Rain Exclusion eXperiment (REX)

The Rainfall Exclusion eXperiment (REX) is a manipulation study within the Main Cropping System Experiment (MCSE) established in 2021 to test mechanisms of resilience in response to induced growing-season drought and episodic rainfall across a variety of land uses. Temporary rainout shelters (14 ft ◊ 18 ft) are installed within the Conventional (T1), No-till (T2), and Early Successional (T7) treatments over the growing season to control rainfall. Under each shelter footprint, soil resources (soil carbon) and microbial diversity (fungi and nematodes) are manipulated in four subplots (4.9 ◊ 6.6 ft) using organic additions, fungicide, or nematicide. Subplot manipulations differ slightly between treatments: Conventional has only soil carbon inputs (biochar, sorghum, and switchgrass), whereas No-Till and Early Successional each have soil carbon (sorghum), fungicide, and nematicide inputs; and all footprints have a control subplot. 

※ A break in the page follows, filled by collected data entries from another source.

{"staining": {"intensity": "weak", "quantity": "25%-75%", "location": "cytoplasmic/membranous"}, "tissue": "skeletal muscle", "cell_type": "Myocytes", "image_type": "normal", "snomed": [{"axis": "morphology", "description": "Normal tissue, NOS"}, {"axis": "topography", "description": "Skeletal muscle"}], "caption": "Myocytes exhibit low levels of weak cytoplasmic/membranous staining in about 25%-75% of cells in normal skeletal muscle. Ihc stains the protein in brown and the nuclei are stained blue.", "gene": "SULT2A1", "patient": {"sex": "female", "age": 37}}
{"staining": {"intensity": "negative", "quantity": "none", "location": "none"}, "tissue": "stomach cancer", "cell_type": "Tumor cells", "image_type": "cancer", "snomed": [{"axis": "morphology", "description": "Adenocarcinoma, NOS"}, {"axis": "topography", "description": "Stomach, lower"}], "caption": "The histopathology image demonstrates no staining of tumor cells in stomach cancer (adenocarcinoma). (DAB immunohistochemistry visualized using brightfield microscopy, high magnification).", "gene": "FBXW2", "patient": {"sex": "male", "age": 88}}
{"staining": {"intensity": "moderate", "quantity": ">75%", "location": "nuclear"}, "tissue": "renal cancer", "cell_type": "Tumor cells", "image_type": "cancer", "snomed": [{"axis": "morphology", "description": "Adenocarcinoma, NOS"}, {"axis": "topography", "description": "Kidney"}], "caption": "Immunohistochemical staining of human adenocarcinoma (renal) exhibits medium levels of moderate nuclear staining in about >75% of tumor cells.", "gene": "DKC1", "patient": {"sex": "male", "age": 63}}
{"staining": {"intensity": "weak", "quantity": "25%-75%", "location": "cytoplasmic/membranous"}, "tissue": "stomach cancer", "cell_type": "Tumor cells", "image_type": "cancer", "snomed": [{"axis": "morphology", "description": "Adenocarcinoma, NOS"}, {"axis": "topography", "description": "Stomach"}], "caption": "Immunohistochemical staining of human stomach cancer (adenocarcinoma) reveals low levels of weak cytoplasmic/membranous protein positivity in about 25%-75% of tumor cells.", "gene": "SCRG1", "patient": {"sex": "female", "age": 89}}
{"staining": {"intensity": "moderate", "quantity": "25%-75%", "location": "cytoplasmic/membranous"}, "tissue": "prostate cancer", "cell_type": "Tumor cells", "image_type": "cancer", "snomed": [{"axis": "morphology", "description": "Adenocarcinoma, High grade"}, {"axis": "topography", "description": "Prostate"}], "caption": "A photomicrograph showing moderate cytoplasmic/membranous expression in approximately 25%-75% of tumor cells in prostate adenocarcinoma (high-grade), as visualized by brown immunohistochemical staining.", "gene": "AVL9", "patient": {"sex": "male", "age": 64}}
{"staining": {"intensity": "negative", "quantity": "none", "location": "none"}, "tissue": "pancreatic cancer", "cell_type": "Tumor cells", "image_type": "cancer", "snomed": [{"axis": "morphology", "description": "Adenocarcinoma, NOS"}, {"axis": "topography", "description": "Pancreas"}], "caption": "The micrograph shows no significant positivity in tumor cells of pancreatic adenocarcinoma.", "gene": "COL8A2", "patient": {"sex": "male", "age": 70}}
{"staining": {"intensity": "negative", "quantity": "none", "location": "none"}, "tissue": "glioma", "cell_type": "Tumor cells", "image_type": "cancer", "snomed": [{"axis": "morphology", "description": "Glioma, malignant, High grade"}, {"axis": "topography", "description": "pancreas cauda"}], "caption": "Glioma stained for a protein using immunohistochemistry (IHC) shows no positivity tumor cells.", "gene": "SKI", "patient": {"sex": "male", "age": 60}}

Each year Control and Variable footprints are covered with rainout shelters during the growing season, while the Drought Soy, Drought Wheat, and Drought Corn footprints are only sheltered in that respective year of crop rotation and are left ambient in other years. Control footprints receive the growing season 30-year mean for weekly rainfall once a week. Variable rainfall footprints receive the same amount of total rainfall, but redistributed to be episodic – three weeks-worth of rainfall is applied over two days, with none applied for the remainder of that three week period. These three-week cycles are implemented three times in succession during each growing season in the Variable rainfall footprints. Drought footprints receive the same weekly rainfall application as the Control, outside of a six-week period during the height of the summer (July-August) when no rainfall is applied at all.

The Early Successional treatment has two additional rainout shelters that use open-top chambers (OTC) to examine the combined effects of warming and rainfall on resilience mechanisms. 

The experiment is replicated in 4 blocks for the Conventional and No-till treatments and in 6 blocks for the Early Successional treatment.